Barati Fairmani, an associate professor of mechanical engineering, and his team specifically designed AlloyBert to reduce both the amount of time and cost that is usually required to identify alloy properties. Most language-learning models require users to input the information they have using extremely precise wording, which is a time-consuming process. By making AlloyBert a transformer-based model, users can be more flexible with their inputs.

We wanted a model that can easily get specific physical properties without being overly concerned with what information we have and whether it is in a specific format.
Akshat Chaudhari, master’s student, Materials Science and Engineering

“We wanted a model that can easily get specific physical properties without being overly concerned with what information we have and whether it is in a specific format,” says Akshat Chaudhari, a master’s student in materials science and engineering. “Accurate information and formatting are still important, but AlloyBert allows for a much higher level of flexibility.”
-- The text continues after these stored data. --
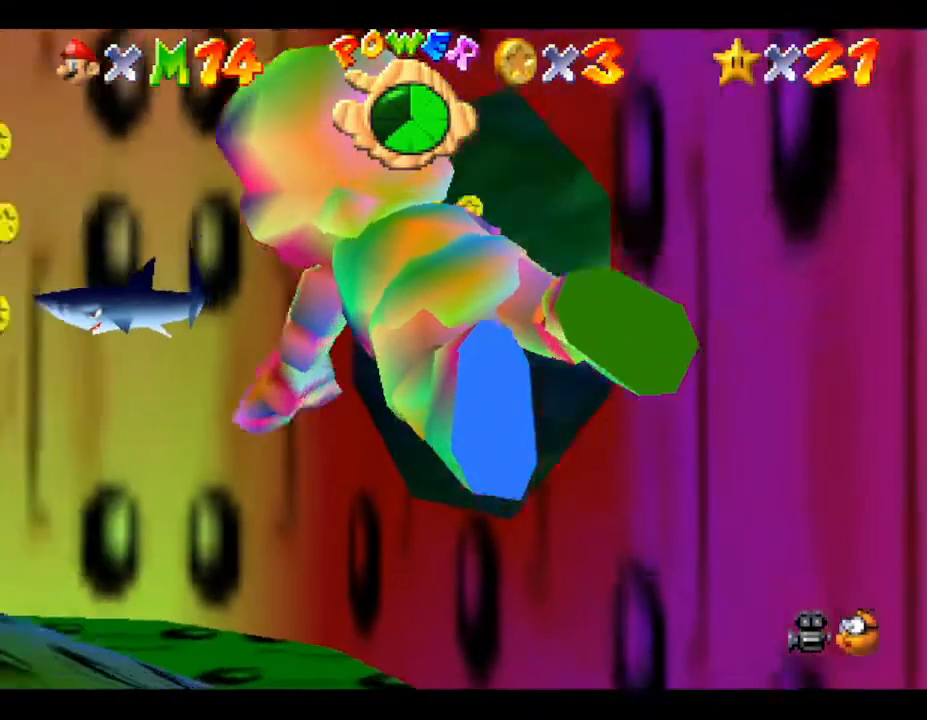
{"buttons": [], "left_stick": "down", "events": [[17, "left_stick", "up"], [67, "left_stick", "right"], [483, "left_stick", "down"]]}
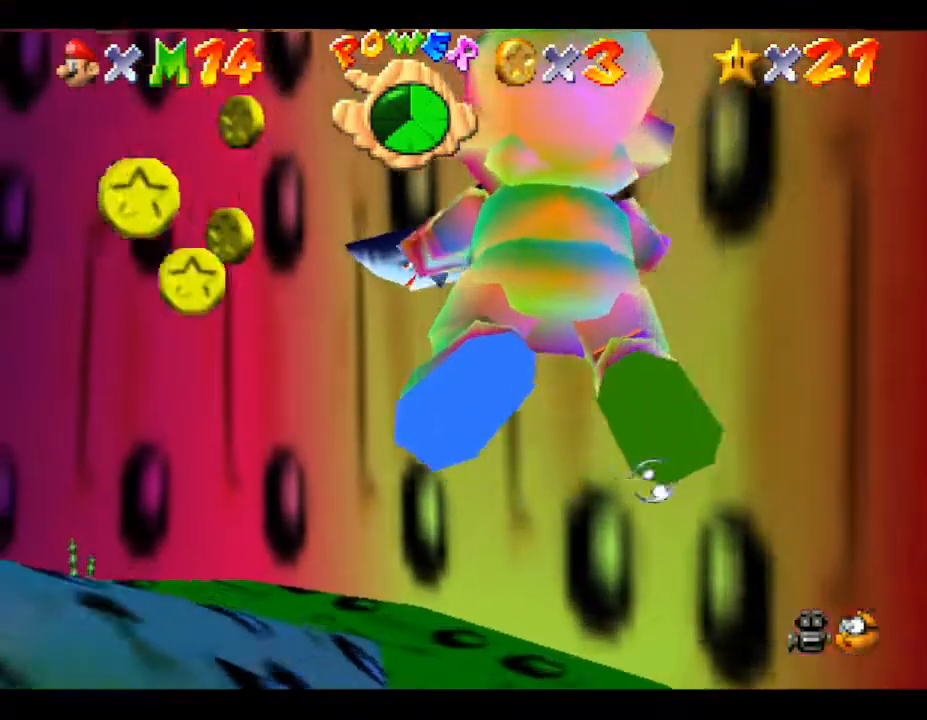
{"buttons": [], "left_stick": "up-left", "events": [[150, "left_stick", "down-left"], [333, "left_stick", "up-left"]]}
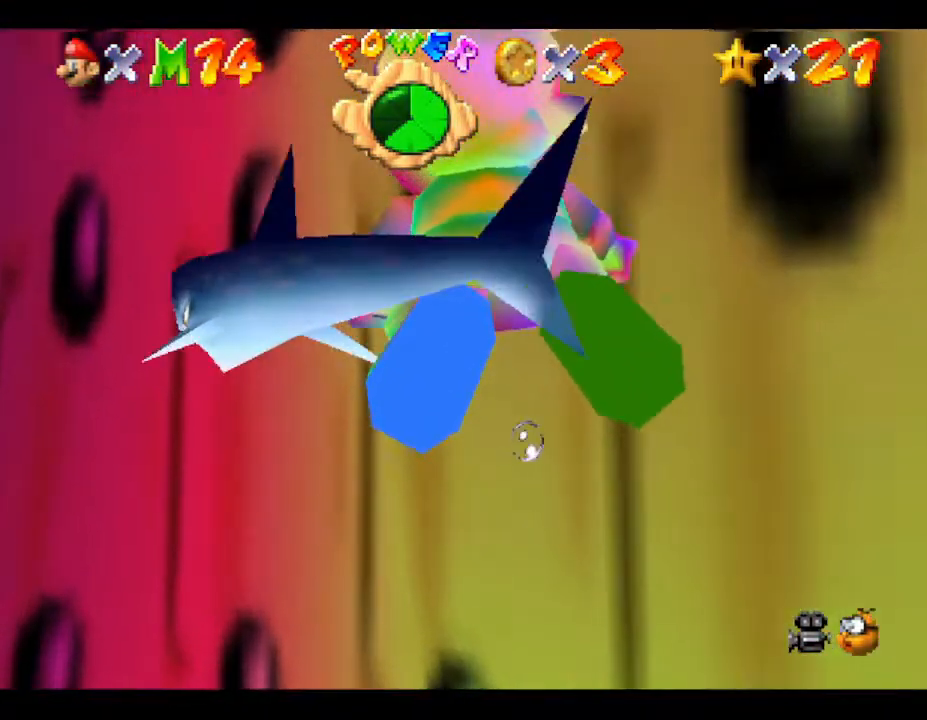
{"buttons": [], "left_stick": "up-left", "events": []}
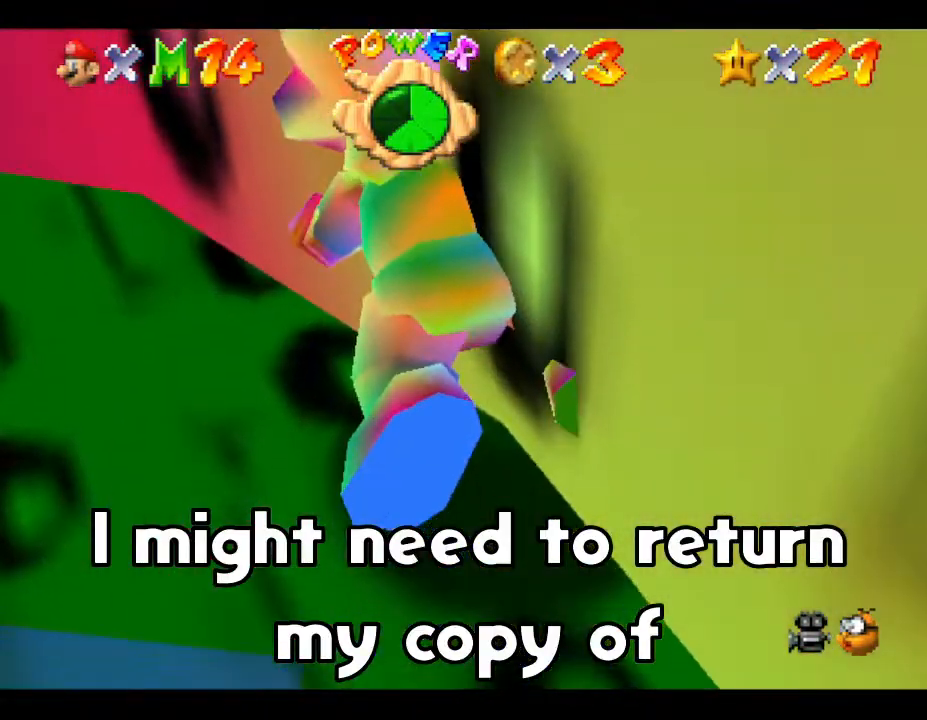
{"buttons": [], "left_stick": "left", "events": [[233, "left_stick", "left"]]}
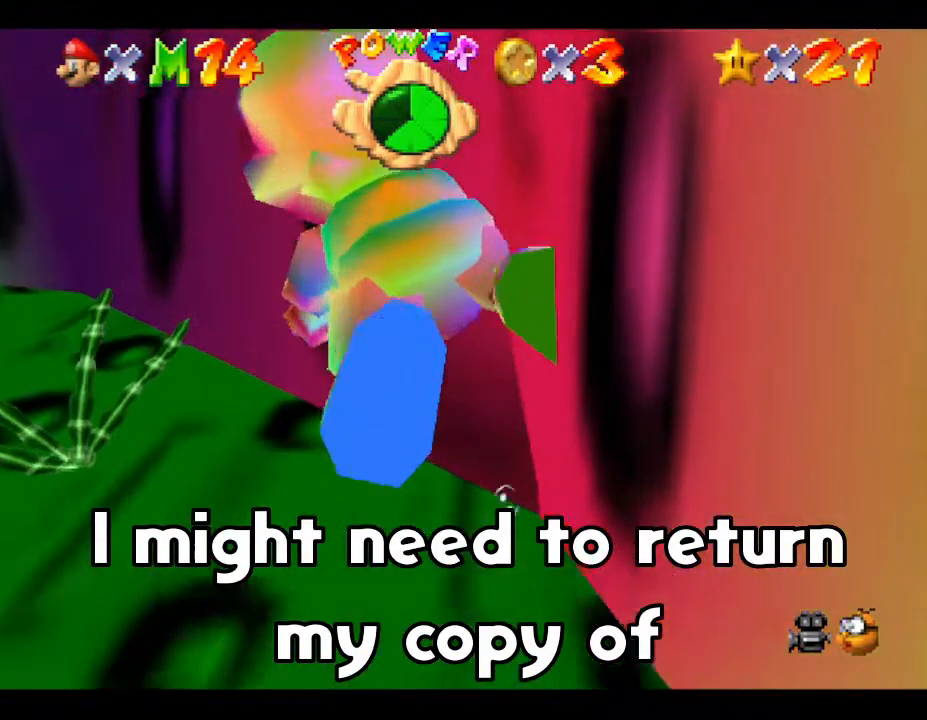
{"buttons": [], "left_stick": "left", "events": []}
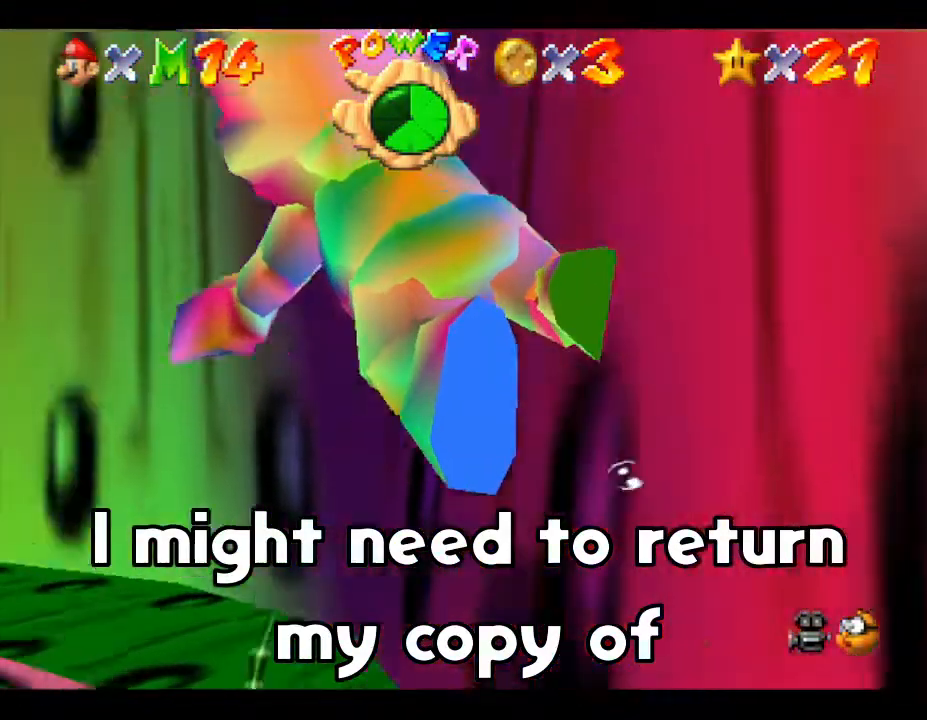
{"buttons": [], "left_stick": "up", "events": [[267, "left_stick", "up"]]}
AlloyBert’s foundational model is RoBERTa, a pre-existing encoder. RoBERTa was used due to its self-attention mechanism, a feature that allows the model to judge the importance of specific words in a sentence. This self-attention mechanism was incorporated into AlloyBert’s training, using two datasets of alloy properties. AlloyBert finetuned the RoBERTa model. The results of the study indicated that transformer models can be used as effective tools in predicting alloy properties.

AlloyBert currently has two deviations that the team hopes to further investigate. The accuracy of AlloyBert’s predictions is not always consistent with the level of detail of the input. The team anticipated that the more information they provided AlloyBert, the more accurate the output would be. However, their experiments indicated that in some cases, inputting the least amount of data resulted in the most accurate output. The team posits this may be due to AlloyBert’s training being limited to two datasets. “Training the model on a very large corpus may give more consistent results,” notes Chaudhari.

The second deviation was found as the research team employed two training strategies, one that involved first pre-training and then fine-tuning their model, and another method that only involved fine-tuning of the model. The team hypothesized that the method employing both pre-training and fine tuning would result in more accurate outputs. This occurred one out of eight times in each dataset. While their hypothesis was primarily supported, they found that in some cases only fine-tuning the model resulted in better results in comparison with some inputs containing more information. The team predicts this deviation might be because their pre-training used a Masked Language Model (MLM). Future studies may employ alternate pre-training models.

Overall, this study and AlloyBert’s development have opened the door for a number of possibilities. In addition to the two deviations mentioned, AlloyBert’s code can be further developed to identify other materials besides alloys. Fairmani’s team also envisions the development of a model that performs the reverse operation of AlloyBert—that is, a model that is given input of an alloy property, and then breaks down the elements that compose it.

Transformer-based models in general are proving to be a potentially valuable tool for future scientific research. “For scientific uses, you need concrete, accurate answers, and the existing research shows that there is a good scope for that. These models can be trained in such a way to give better results than existing methods,” Chaudhari explains.

AlloyBert’s software is now accessible on GitHub.

Mechanical engineering Ph.D. students Chakradhar Guntuboina and MSE alum Hongshuo Huang, who is currently a a Ph.D. student at the Univerity of Michigran, were also part of the team that developed AlloyBert.